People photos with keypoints
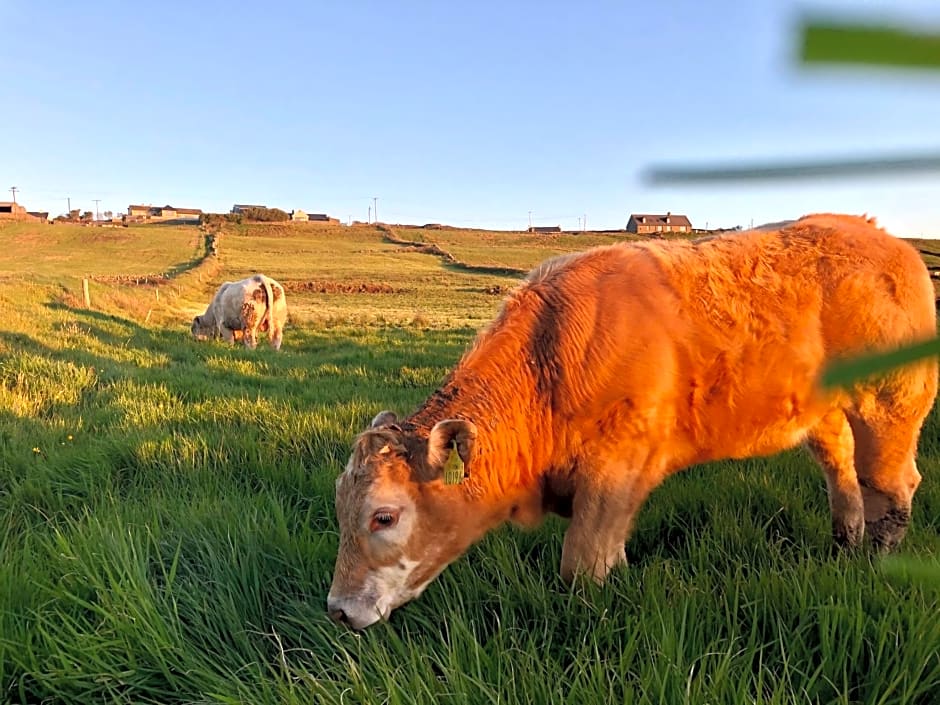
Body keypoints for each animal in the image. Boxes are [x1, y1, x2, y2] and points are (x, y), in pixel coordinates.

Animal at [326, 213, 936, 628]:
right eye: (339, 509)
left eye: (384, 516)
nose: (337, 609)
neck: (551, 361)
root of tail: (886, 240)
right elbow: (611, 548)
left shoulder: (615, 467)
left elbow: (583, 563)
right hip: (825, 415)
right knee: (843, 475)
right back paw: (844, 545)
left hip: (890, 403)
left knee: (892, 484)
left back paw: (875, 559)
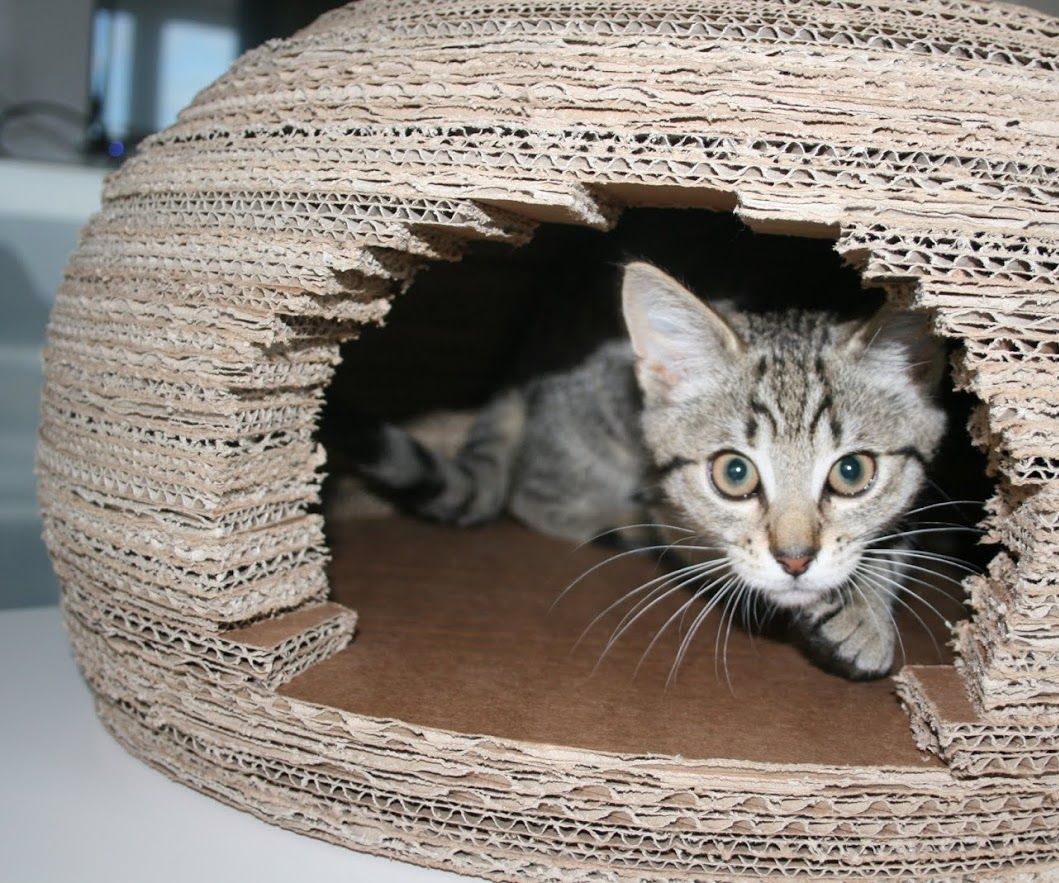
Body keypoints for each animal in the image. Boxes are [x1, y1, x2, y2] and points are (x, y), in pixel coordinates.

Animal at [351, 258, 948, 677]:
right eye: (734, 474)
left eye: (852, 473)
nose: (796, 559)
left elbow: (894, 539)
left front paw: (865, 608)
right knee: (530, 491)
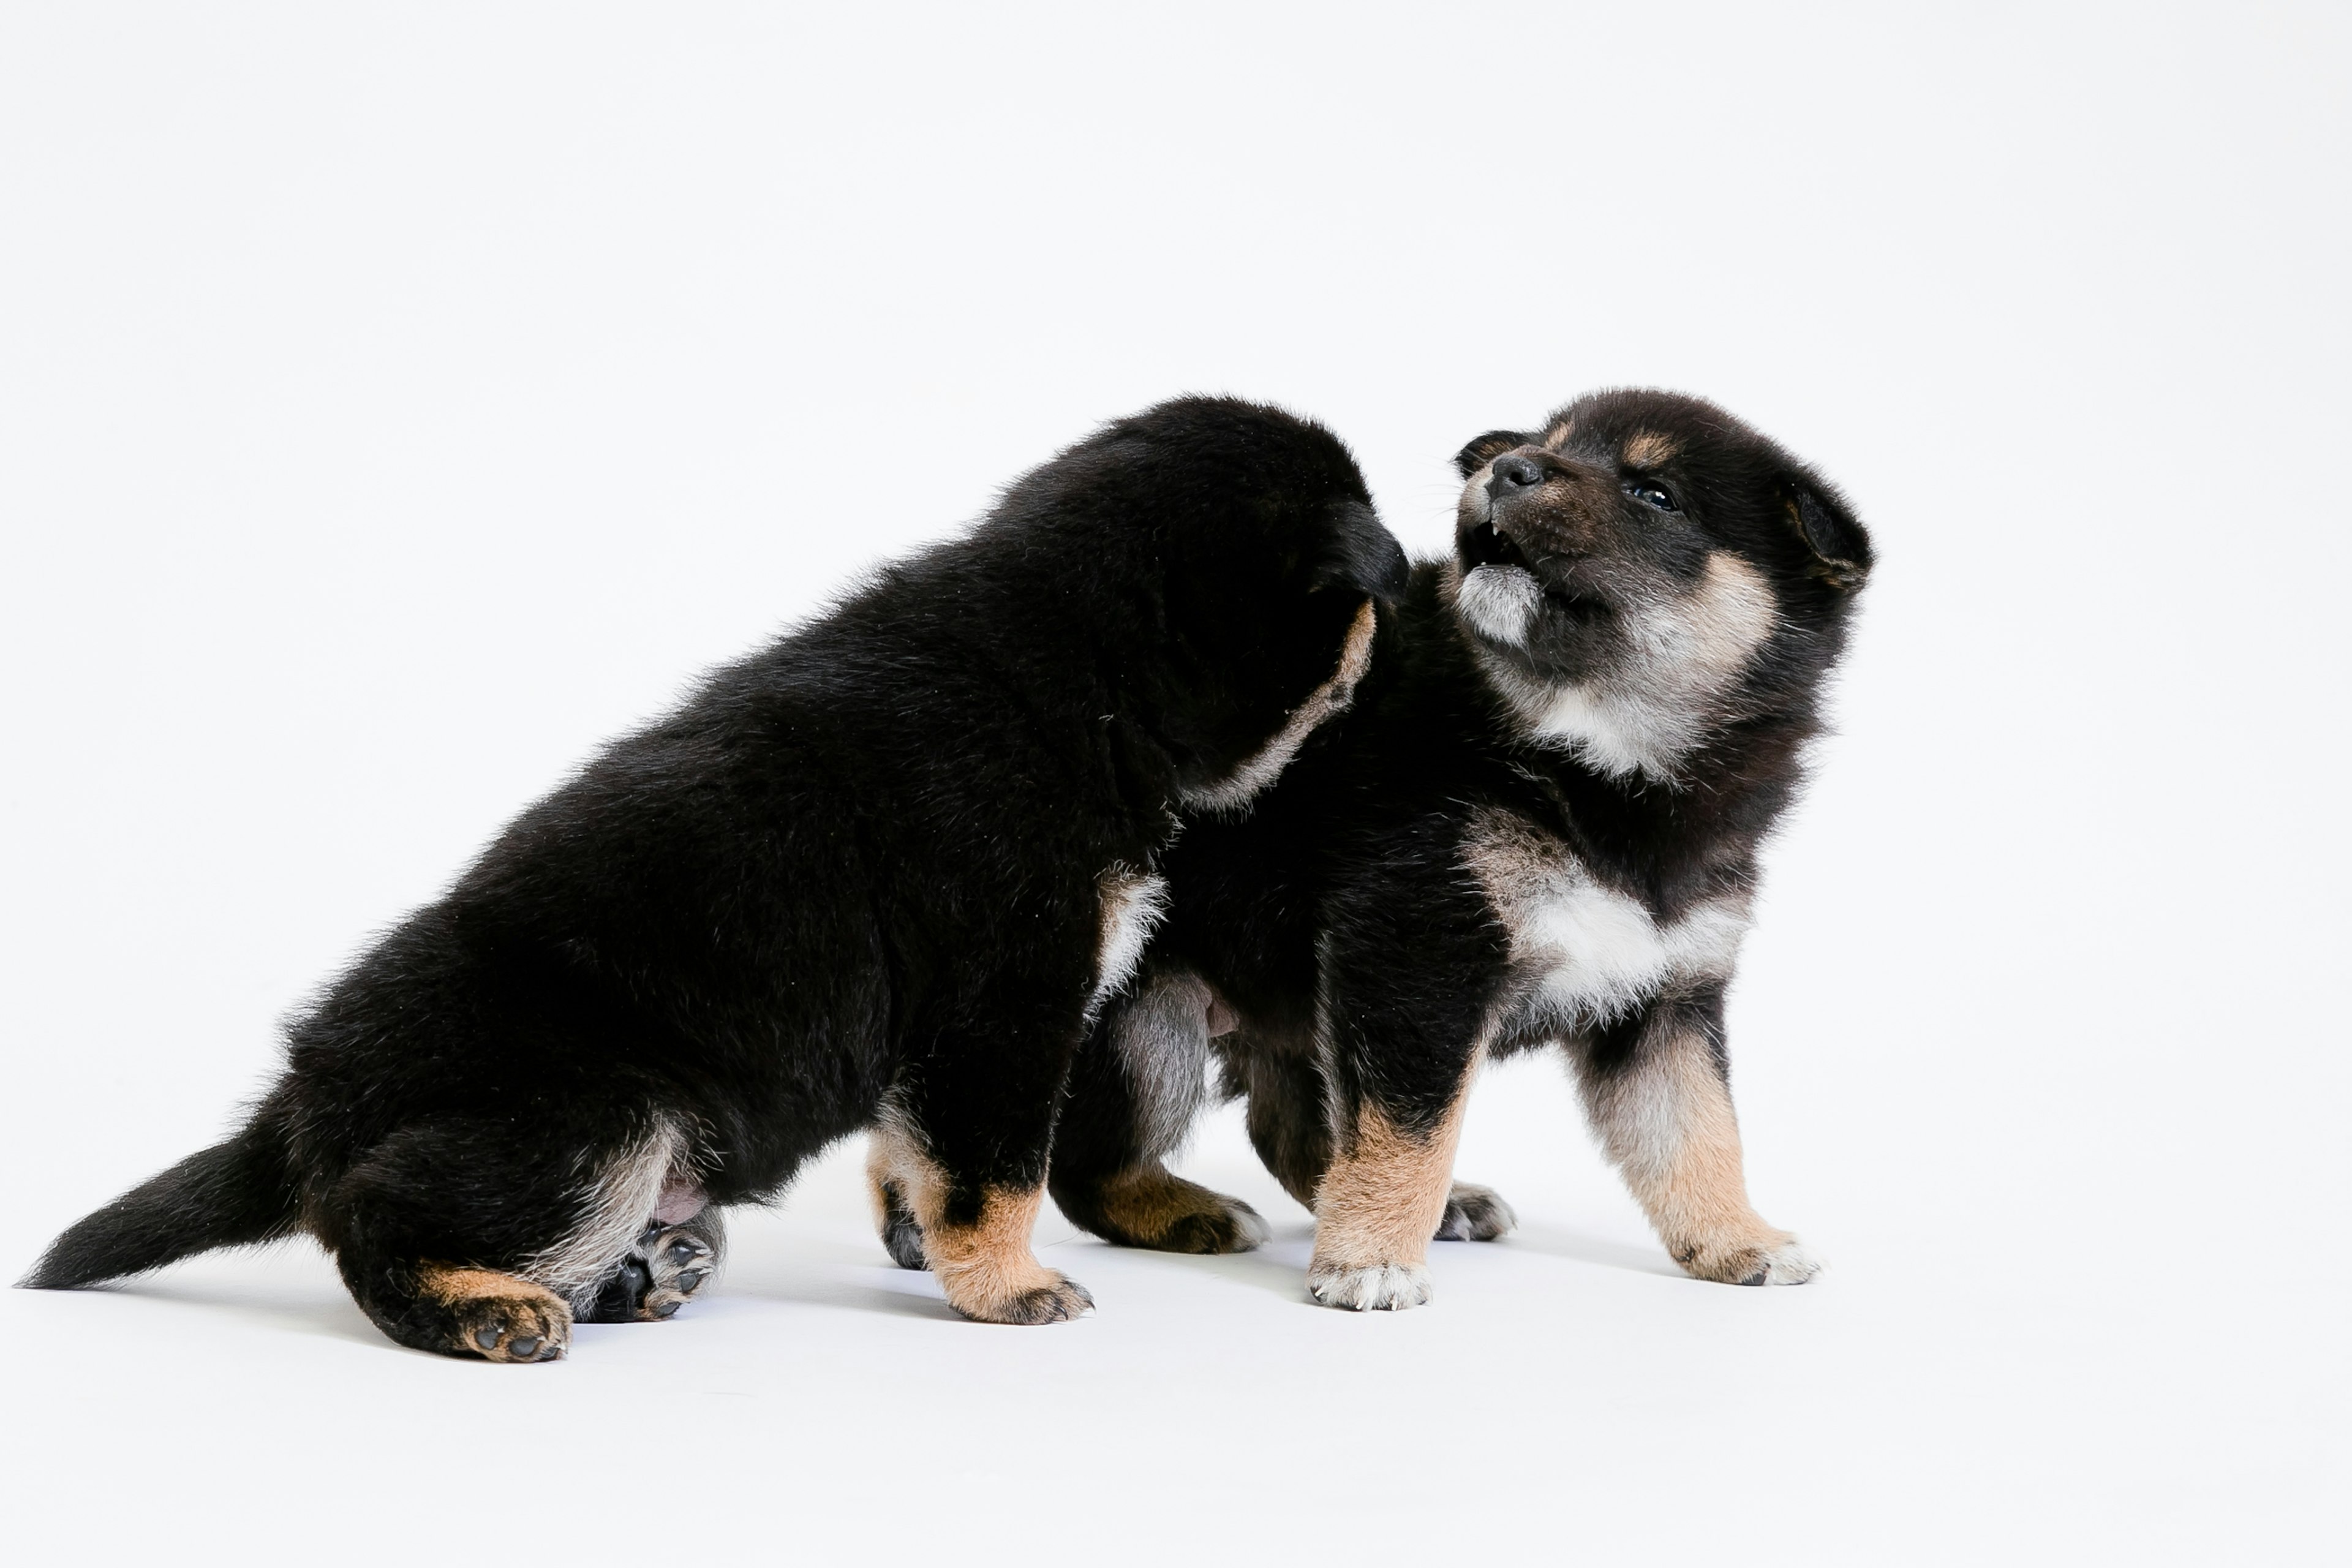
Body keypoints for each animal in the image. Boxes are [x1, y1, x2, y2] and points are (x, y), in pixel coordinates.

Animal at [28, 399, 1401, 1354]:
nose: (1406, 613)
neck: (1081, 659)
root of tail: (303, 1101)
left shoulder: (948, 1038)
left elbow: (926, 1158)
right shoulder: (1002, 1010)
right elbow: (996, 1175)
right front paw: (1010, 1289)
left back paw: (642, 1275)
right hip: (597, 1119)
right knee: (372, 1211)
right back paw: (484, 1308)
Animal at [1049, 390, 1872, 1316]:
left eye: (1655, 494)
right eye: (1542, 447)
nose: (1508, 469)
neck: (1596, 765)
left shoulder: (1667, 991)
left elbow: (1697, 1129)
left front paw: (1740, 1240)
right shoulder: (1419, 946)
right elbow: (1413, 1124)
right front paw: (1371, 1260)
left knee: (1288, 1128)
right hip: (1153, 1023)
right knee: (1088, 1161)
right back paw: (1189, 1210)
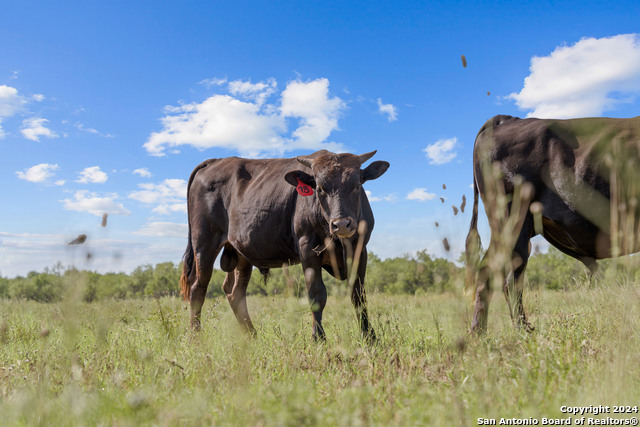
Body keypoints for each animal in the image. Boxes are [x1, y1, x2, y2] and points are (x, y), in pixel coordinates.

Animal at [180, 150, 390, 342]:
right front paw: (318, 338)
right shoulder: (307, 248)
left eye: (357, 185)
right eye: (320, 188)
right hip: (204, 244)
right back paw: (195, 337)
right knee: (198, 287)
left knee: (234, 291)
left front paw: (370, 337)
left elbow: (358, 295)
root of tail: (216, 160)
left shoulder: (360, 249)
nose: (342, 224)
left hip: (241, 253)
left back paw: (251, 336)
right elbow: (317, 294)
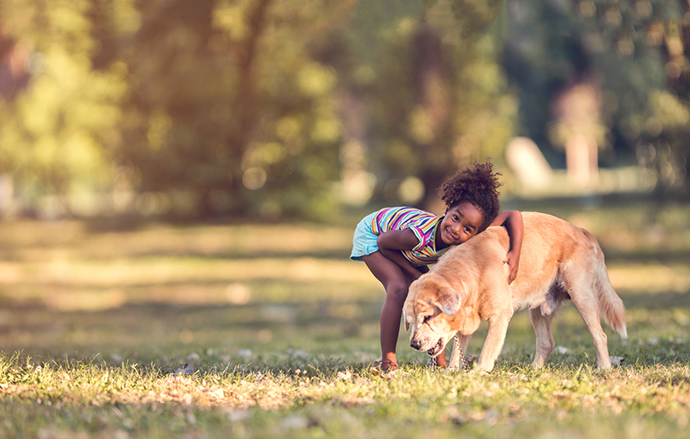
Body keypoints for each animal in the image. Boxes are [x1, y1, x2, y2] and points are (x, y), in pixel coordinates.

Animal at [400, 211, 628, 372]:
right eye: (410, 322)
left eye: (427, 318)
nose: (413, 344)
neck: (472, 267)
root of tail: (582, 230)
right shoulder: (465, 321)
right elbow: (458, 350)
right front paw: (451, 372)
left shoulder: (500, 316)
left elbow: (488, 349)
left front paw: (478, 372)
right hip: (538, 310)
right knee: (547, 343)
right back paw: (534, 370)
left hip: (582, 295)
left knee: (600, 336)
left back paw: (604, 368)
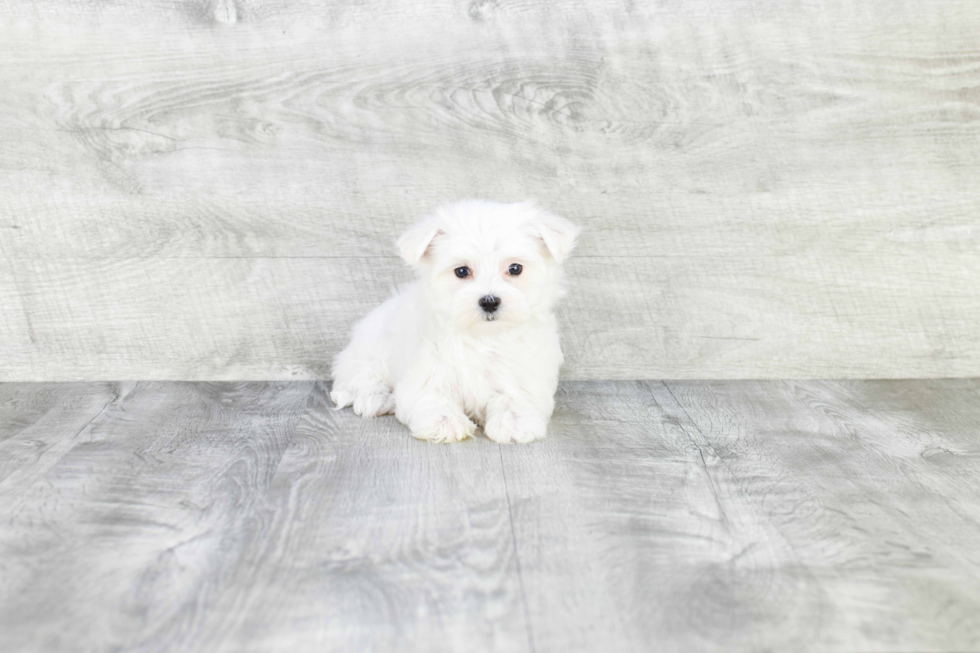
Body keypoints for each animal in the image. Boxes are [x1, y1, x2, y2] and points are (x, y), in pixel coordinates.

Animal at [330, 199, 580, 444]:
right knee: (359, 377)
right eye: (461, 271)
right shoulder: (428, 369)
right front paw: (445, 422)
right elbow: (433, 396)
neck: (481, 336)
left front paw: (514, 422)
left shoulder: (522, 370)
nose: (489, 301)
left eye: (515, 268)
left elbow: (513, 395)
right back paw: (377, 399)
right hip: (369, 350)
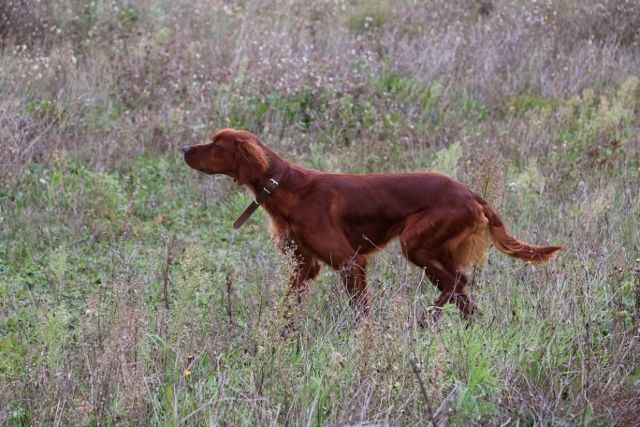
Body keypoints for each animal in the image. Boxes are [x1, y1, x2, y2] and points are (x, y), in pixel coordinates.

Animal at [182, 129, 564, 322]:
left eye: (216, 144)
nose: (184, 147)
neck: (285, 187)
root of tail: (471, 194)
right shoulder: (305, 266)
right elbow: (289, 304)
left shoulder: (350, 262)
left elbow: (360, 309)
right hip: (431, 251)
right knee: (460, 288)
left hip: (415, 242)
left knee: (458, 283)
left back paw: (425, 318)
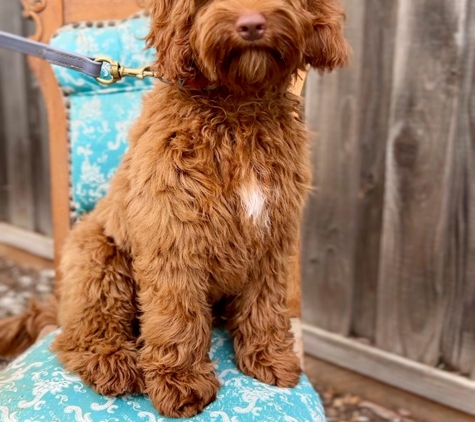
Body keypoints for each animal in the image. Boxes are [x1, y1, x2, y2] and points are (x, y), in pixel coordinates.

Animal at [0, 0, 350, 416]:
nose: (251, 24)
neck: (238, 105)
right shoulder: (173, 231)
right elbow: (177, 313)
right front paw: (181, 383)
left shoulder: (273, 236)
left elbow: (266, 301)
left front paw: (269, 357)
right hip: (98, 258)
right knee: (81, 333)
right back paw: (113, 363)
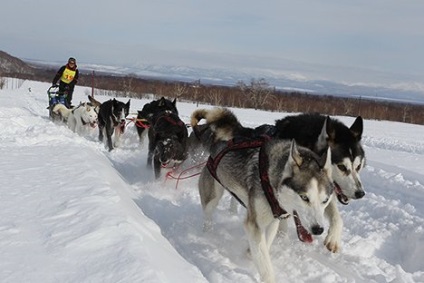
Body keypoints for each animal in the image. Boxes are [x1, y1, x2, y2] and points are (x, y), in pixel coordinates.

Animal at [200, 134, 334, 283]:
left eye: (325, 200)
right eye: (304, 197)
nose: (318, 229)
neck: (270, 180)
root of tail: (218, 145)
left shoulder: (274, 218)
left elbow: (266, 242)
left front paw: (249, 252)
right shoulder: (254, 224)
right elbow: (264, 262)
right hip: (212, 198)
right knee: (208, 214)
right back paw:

#### [Try it]
Output should consist of the lines above from the one with "neck: (551, 361)" down to the one with "right knee: (530, 491)", exact and without pictures.

#### [Final answer]
neck: (551, 361)
root of tail: (886, 240)
right elbow: (611, 548)
left shoulder: (615, 467)
left elbow: (583, 563)
right hip: (825, 415)
right knee: (843, 475)
right back paw: (844, 545)
left hip: (890, 403)
left knee: (892, 484)
left back paw: (875, 559)
Body keypoints for each animal in the image. Boxes are [x1, y1, x2, y2] and points are (x, y), in pixel coordinates.

Animal at [351, 258, 948, 677]:
right eye: (734, 474)
left eye: (852, 473)
nose: (796, 559)
left elbow: (894, 539)
left front paw: (865, 608)
right knee: (530, 491)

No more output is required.